Folk tale
- Name: The Gifts of the Magician
- Country: Finland
- Published in: The Crimson Fairy Book

= The Gifts of the Magician =

Finnish fairy tale

The Gifts of the Magician (Hiiden lahjat) is a Finnish fairy tale, first published by Eero Salmelainen. This tale, in particular, is actually titled Paholaisen antamat soittoneuwot [soittoneuvot] ("Musical Instruments Given by the Devil"). It was translated into German by Emmy Schreck as Die Gaben des Unholds. (Note: Emmy Schreck explained that the German word Unholds translated Finnish paholainen ("The Evil One, the devil").) Andrew Lang included it in The Crimson Fairy Book (1903), listing his source as Finnische Mahrchen.

==Origin==
Emmy Schreck indicated the tale originated from Liperi.

==Synopsis==
A widower forbade his only son to shoot at birds. One day, he shot at and hit one, and chased the wounded bird until he became lost in the forest. When night fell, he saw a magician being chased by wolves. He shot the largest wolf, which put all the rest to flight. The magician gave him shelter during the night. In the morning, he could not be woken. The magician left to hunt. The boy woke up and talked with the maid servant, who told him to ask for the horse in the third stall as a reward. When he did, the magician tried to persuade him to ask for anything else instead, but finally gave it to him, along with a zither, a fiddle, and a flute, telling him to play each one in turn if he were in danger.

The horse warned him not to go back to his father, who would only beat him. He rode the horse on, to the king's city, where everyone admired the horse. The horse told him to tell the king to stable it with the royal horses; then they would grow as beautiful as it. This worked, but made the old groom envious of the boy. He told the king that the boy had claimed to be able to find the king's old war-charger, which had been lost in the woods. The king ordered the boy to find it in three days. The horse told him to demand a hundred dead oxen, cut to pieces, and they rode off. At the horse's instructions, he bridled the third horse that came to them, and then distracted the magician's raven by throwing the meat behind them.
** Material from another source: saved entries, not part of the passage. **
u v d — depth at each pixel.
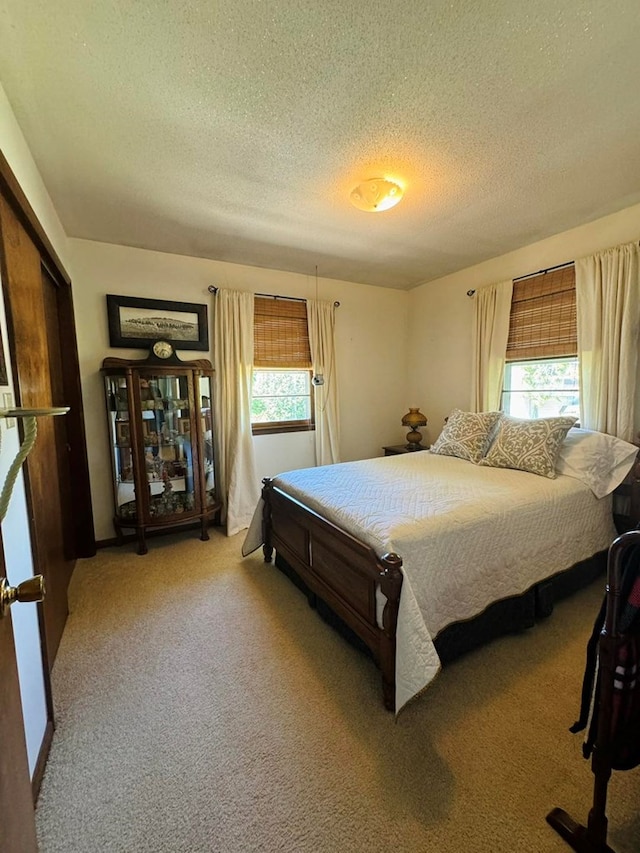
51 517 1.94
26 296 1.69
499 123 1.69
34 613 1.33
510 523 1.87
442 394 4.13
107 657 1.80
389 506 1.88
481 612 1.76
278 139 1.78
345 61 1.35
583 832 1.02
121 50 1.30
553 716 1.45
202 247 3.13
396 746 1.33
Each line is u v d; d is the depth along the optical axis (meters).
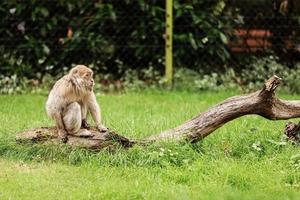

The groom claimed that he had said he could restore the king's vanished wife. The horse told him to ride it to the river, where it would dive in and assume her true form; she was the queen. This pleased the king, but the groom told him that the boy had threatened to take the throne, and the king sentenced him to be hanged. The boy played the zither, and the hangman had to dance all day. The next day, everyone came to see him hanged, the boy played the fiddle, and the whole crowd danced. The third day, the king wanted to refuse to let him play the flute, but the crowd persuaded him. The king insisted on being tied to a tree first, but he still danced, until his back was raw, and then the magician appeared. He destroyed the gallows and killed the king. The people chose the boy for their king, and the old groom drowned himself, because the boy might have been poor all his life without his interference.

==Translations==
William Henry Jones and Lewis L. Kropf gave an abridged summary of the tale, translating the instruments as a kantele, (Note: Emmy Schreck explained that a kantele was a musical instrument from the Finnish people similar to a zither.) a fiddle, and a flute.

French author Eugéne Beauvois translated the tale as Les dons du Diable ("The gifts from the Devil"), where the instruments are a harpe, a violon and a flûte.

==Analysis==
Eero Salmelainen compared the tale with Norwegian tale Grimsborken ("Dapplegrim") and French literary fairy tale The Story of Pretty Goldilocks, both catalogued as ATU 531.

The dispossessing of the king is found in The Grateful Beasts, Ferdinand the Faithful and Ferdinand the Unfaithful, The Firebird and Princess Vasilisa, and King Fortunatus's Golden Wig.